O’DONNELL: Jeremy, what do you think Dorothy’s secret is for convincing people?
JEREMY LEVINE, “THE PANOLA PROJECT”: Yes.  I think we could all learn so much from Dorothy. She — I was just so impressed seeing her at work.
She would show up. I mean she would literally kind of roll up on to people’s lawns.
LEVINE: And you know, she would have these conversations with some folks who were scared as she mentioned, or some people who also have deep disagreements with her. And she was never, she would never talk down to people. She would never yell at anybody, right.
This is what I feel like we’re all so used. We’re all at each other’s throats. And instead, Dorothy meets people with love. She meets them where they’re at. She answers questions. She jokes around. And I’ve honestly never seen somebody so incredible at persuading people to make such an important decision.


O’DONNELL: Dorothy, does it help that you know just about everyone in town?
OLIVER: That’s the key right there. I know … just about everybody knows me. And they know how hard I work and they know I’m serious in what I do. And that makes a lot of difference.


O’DONNELL: So Dorothy, you’re getting people to trust you the way they would trust your doctor — they would trust their own doctor. How do you do that?
OLIVER: I guess because I’ve been working in the community on different other, you know, occasion with other things that’s going on. And they know me and they know I’m serious and I would do what I say I’m going to do. And they know if I say it, it’s just about — you know, it’s ok to do it, you know.


O’DONNELL:  Do you think you’re going to be able to get that to 100 percent?
OLIVER: I’m not intending to stop until the job is done.

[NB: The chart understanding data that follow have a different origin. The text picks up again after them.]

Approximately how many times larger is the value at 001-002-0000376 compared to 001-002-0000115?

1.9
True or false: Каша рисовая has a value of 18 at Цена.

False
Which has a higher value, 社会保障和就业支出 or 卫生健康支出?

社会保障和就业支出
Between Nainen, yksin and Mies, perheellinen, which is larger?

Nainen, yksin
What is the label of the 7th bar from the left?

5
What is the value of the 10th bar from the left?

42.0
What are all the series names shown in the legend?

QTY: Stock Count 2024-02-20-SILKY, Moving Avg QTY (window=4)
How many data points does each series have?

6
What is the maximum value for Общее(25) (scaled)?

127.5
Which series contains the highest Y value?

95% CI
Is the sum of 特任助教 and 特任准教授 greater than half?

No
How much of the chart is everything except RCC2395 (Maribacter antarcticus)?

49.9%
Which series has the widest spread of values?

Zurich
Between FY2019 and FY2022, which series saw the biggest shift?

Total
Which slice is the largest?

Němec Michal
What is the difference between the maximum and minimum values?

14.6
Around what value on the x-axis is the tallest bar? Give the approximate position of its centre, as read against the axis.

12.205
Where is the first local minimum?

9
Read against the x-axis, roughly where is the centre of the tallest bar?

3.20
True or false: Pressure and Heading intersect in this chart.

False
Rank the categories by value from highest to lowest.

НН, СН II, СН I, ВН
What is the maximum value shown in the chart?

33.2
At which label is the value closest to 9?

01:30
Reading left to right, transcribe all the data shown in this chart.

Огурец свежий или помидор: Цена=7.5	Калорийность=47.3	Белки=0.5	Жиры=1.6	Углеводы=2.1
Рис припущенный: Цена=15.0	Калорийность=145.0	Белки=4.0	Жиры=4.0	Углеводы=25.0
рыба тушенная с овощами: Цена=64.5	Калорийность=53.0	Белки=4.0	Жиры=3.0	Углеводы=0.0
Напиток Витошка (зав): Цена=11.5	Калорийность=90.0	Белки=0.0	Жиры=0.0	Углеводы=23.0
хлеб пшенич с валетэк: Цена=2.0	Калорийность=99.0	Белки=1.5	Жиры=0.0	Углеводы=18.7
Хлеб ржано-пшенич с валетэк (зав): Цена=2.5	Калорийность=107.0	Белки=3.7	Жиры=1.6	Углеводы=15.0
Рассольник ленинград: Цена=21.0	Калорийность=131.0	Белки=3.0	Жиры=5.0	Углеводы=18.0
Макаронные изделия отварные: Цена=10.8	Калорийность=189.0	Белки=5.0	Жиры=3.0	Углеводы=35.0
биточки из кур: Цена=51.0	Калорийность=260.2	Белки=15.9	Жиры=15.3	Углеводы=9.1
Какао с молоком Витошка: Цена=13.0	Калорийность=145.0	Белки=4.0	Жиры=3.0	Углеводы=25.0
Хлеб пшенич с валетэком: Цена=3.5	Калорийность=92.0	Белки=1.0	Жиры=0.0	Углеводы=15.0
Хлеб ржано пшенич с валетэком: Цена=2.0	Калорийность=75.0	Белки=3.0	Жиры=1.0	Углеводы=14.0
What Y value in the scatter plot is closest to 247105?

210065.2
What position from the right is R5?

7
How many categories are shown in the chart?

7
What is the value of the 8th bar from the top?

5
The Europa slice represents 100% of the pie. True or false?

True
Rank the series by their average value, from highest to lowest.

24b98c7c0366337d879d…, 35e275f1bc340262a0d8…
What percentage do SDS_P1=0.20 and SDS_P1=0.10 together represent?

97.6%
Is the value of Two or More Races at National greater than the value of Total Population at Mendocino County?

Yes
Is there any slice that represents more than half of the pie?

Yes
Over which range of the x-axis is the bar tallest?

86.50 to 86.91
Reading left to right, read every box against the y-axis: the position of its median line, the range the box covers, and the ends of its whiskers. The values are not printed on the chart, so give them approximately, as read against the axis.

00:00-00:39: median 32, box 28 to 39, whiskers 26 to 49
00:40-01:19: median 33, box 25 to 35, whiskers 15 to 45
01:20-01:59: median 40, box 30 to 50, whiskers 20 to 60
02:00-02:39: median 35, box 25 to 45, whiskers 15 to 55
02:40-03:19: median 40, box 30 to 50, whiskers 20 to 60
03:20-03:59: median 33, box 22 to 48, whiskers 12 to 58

So I believe.


O’DONNELL: And that has been the way you’ve treated apparently every day of this. You don’t stop until you do everything you can do, every single day you’re out there.
OLIVER: From the time I start until I stop at eating, I’m still talking to somebody, trying to get them to go ahead and get the shot or, you know, whatever I need to do to help them.
If I need to take them, I take them, you know, to get it. Or either — you know, just make a phone call.


O’DONNELL: Dorothy Oliver, thank you very, very much for joining us tonight. And thank you very much for what you’re doing.
Rachael and Jeremy, thank you very much for bringing this story to us. America needs more Dorothy Olivers.